— Begin Selected excerpt —
# Mantid Newbie



## Teebody (Nov 18, 2006)

Hello all. I am from the Chicago, IL area and have a new fascination with mantids. My family and I placed a few ooths in our yard over the last few years as pest control. We saw a couple of adults last year and let them alone to do their thing. This last summer we were on a country road in Indiana and saw a large bright green mantid on the road. I stopped, picked it up and took it home thinking that I would let it go in my yard. My wife, kids and I were amazed by it (I can think of no other reason my wife would ever touch a cricket) and it is now in a converted fish tank happily eating crickets and making ooths. I want to expand on this fascination and I think this forum is just the place to start. I like the friendly forums and the sharing of info between the members. I am looking forward to meeting the members. Ted


----------



## Rick (Nov 19, 2006)

Welcome Ted! You should find all the info you need here. I am also originally from Illinois. Central Illinois west of Springfield to be exact.


----------



## robo mantis (Nov 19, 2006)

hey i lived in the chicago metro but i moved to indiana boarder


----------



## Butterfly (Nov 20, 2006)

Welcome to the forum Teebody.

Just about every question Mantis related has been asked and answered here so Im sure you'll find everything you need or want to know about your bug. Upload a picture or two so we can see!


----------



## Ian (Nov 21, 2006)

Hey, welcome to the forum


----------
— End Selected excerpt —
### Problem description
Reproduce the stretch of the mantid forum thread from "## Rick (Nov" through "to be exact.". The items that follow come from a separate source.
— Begin Information shown —
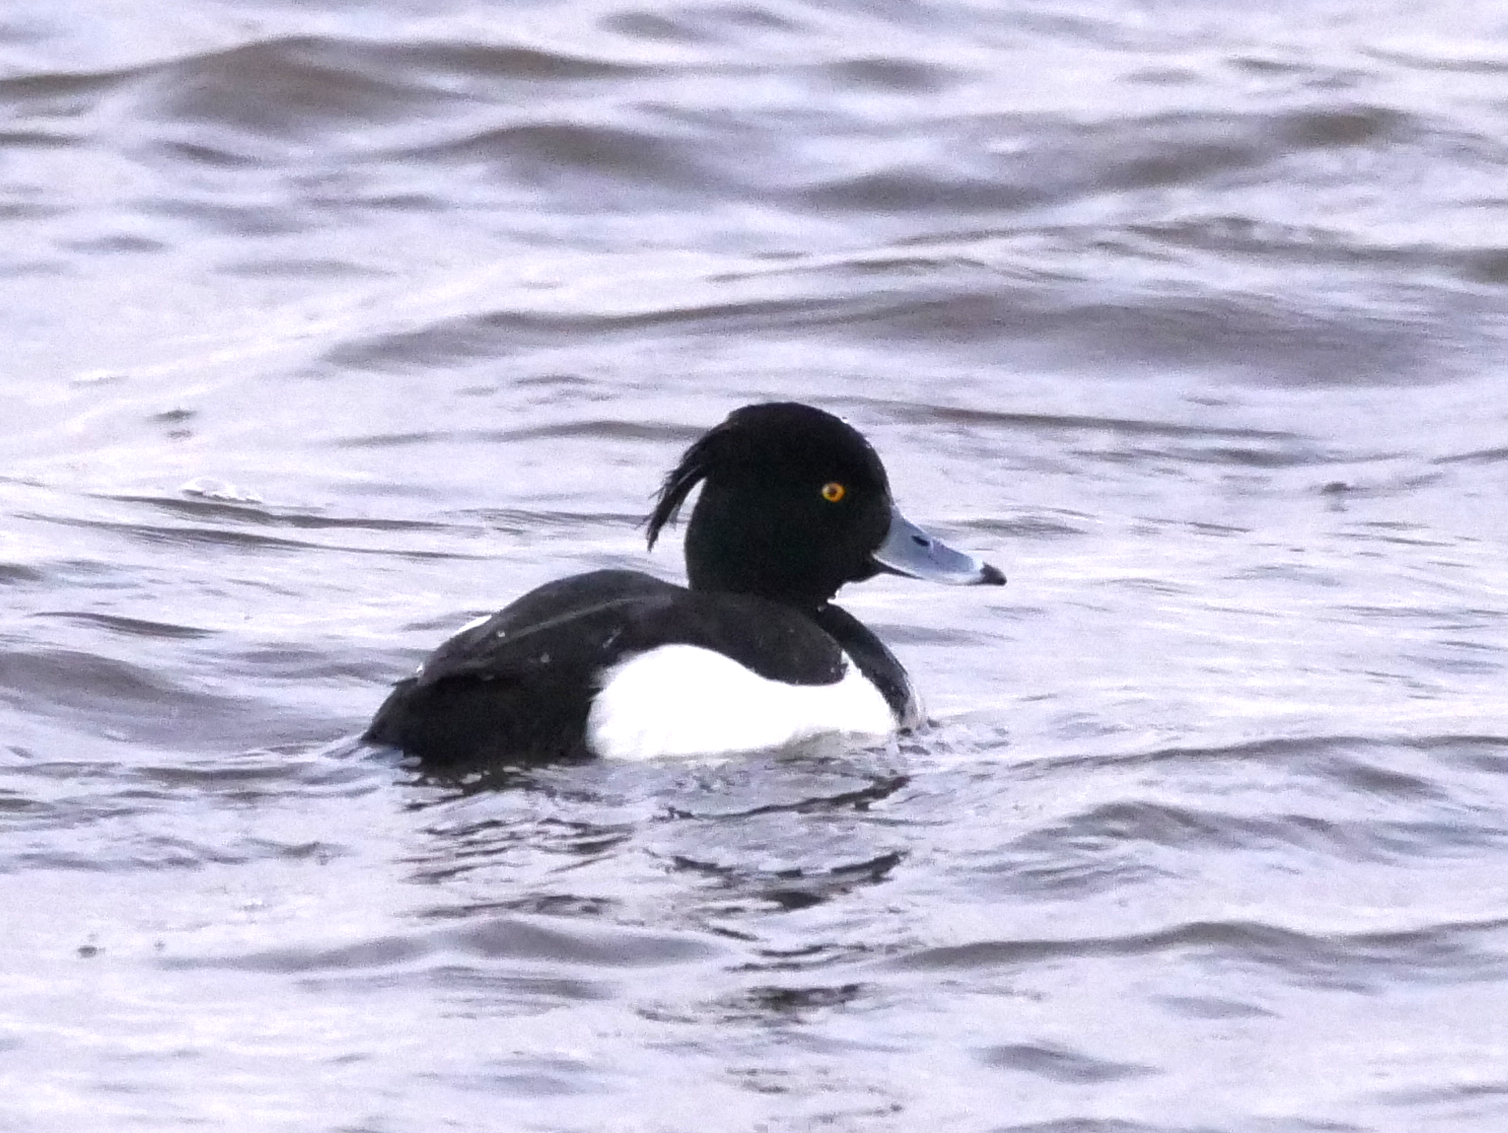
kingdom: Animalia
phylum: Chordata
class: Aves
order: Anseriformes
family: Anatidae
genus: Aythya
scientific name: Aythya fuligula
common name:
— End Information shown —
### Completed task
## Rick (Nov 19, 2006)

Welcome Ted! You should find all the info you need here. I am also originally from Illinois. Central Illinois west of Springfield to be exact.